» **Supplied material**
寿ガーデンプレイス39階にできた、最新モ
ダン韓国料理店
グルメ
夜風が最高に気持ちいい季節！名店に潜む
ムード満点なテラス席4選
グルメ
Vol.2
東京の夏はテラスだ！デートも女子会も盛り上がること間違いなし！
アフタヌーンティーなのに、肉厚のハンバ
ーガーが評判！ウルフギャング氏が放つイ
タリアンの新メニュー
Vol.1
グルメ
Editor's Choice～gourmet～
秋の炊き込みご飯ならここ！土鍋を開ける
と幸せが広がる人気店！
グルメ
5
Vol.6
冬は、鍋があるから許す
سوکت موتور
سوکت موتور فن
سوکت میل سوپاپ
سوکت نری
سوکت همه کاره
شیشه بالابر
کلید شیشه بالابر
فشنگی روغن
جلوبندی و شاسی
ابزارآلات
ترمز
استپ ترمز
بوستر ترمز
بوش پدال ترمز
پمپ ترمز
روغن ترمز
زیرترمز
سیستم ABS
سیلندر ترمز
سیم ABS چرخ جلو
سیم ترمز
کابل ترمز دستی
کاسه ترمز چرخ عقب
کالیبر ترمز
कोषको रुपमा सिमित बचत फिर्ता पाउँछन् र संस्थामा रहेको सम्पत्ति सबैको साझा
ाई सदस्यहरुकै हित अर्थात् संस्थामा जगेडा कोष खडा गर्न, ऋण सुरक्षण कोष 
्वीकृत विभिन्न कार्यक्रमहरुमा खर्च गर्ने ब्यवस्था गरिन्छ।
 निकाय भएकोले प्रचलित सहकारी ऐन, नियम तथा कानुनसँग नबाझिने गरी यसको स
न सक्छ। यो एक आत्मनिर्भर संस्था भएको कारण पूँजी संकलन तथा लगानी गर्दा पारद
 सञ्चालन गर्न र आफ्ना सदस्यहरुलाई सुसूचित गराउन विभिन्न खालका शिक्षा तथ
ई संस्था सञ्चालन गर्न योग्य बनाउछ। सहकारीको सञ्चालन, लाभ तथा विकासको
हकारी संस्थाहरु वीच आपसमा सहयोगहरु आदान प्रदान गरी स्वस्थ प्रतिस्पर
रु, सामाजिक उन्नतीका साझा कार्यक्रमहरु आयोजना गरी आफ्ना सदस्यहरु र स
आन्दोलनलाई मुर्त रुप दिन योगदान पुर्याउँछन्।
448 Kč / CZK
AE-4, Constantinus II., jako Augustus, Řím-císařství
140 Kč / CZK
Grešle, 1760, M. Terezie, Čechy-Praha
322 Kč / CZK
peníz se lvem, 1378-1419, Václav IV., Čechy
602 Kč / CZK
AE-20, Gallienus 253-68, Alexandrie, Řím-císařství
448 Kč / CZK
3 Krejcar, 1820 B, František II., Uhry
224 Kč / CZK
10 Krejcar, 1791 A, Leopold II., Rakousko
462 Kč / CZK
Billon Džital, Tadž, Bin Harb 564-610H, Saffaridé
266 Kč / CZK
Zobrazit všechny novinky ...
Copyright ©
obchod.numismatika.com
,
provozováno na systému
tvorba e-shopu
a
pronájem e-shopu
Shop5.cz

» **What to do**
When you answer, return the records above exactly as they stand.

» **Finished exercise**
寿ガーデンプレイス39階にできた、最新モ
ダン韓国料理店
グルメ
夜風が最高に気持ちいい季節！名店に潜む
ムード満点なテラス席4選
グルメ
Vol.2
東京の夏はテラスだ！デートも女子会も盛り上がること間違いなし！
アフタヌーンティーなのに、肉厚のハンバ
ーガーが評判！ウルフギャング氏が放つイ
タリアンの新メニュー
Vol.1
グルメ
Editor's Choice～gourmet～
秋の炊き込みご飯ならここ！土鍋を開ける
と幸せが広がる人気店！
グルメ
5
Vol.6
冬は、鍋があるから許す
سوکت موتور
سوکت موتور فن
سوکت میل سوپاپ
سوکت نری
سوکت همه کاره
شیشه بالابر
کلید شیشه بالابر
فشنگی روغن
جلوبندی و شاسی
ابزارآلات
ترمز
استپ ترمز
بوستر ترمز
بوش پدال ترمز
پمپ ترمز
روغن ترمز
زیرترمز
سیستم ABS
سیلندر ترمز
سیم ABS چرخ جلو
سیم ترمز
کابل ترمز دستی
کاسه ترمز چرخ عقب
کالیبر ترمز
कोषको रुपमा सिमित बचत फिर्ता पाउँछन् र संस्थामा रहेको सम्पत्ति सबैको साझा
ाई सदस्यहरुकै हित अर्थात् संस्थामा जगेडा कोष खडा गर्न, ऋण सुरक्षण कोष 
्वीकृत विभिन्न कार्यक्रमहरुमा खर्च गर्ने ब्यवस्था गरिन्छ।
 निकाय भएकोले प्रचलित सहकारी ऐन, नियम तथा कानुनसँग नबाझिने गरी यसको स
न सक्छ। यो एक आत्मनिर्भर संस्था भएको कारण पूँजी संकलन तथा लगानी गर्दा पारद
 सञ्चालन गर्न र आफ्ना सदस्यहरुलाई सुसूचित गराउन विभिन्न खालका शिक्षा तथ
ई संस्था सञ्चालन गर्न योग्य बनाउछ। सहकारीको सञ्चालन, लाभ तथा विकासको
हकारी संस्थाहरु वीच आपसमा सहयोगहरु आदान प्रदान गरी स्वस्थ प्रतिस्पर
रु, सामाजिक उन्नतीका साझा कार्यक्रमहरु आयोजना गरी आफ्ना सदस्यहरु र स
आन्दोलनलाई मुर्त रुप दिन योगदान पुर्याउँछन्।
448 Kč / CZK
AE-4, Constantinus II., jako Augustus, Řím-císařství
140 Kč / CZK
Grešle, 1760, M. Terezie, Čechy-Praha
322 Kč / CZK
peníz se lvem, 1378-1419, Václav IV., Čechy
602 Kč / CZK
AE-20, Gallienus 253-68, Alexandrie, Řím-císařství
448 Kč / CZK
3 Krejcar, 1820 B, František II., Uhry
224 Kč / CZK
10 Krejcar, 1791 A, Leopold II., Rakousko
462 Kč / CZK
Billon Džital, Tadž, Bin Harb 564-610H, Saffaridé
266 Kč / CZK
Zobrazit všechny novinky ...
Copyright ©
obchod.numismatika.com
,
provozováno na systému
tvorba e-shopu
a
pronájem e-shopu
Shop5.cz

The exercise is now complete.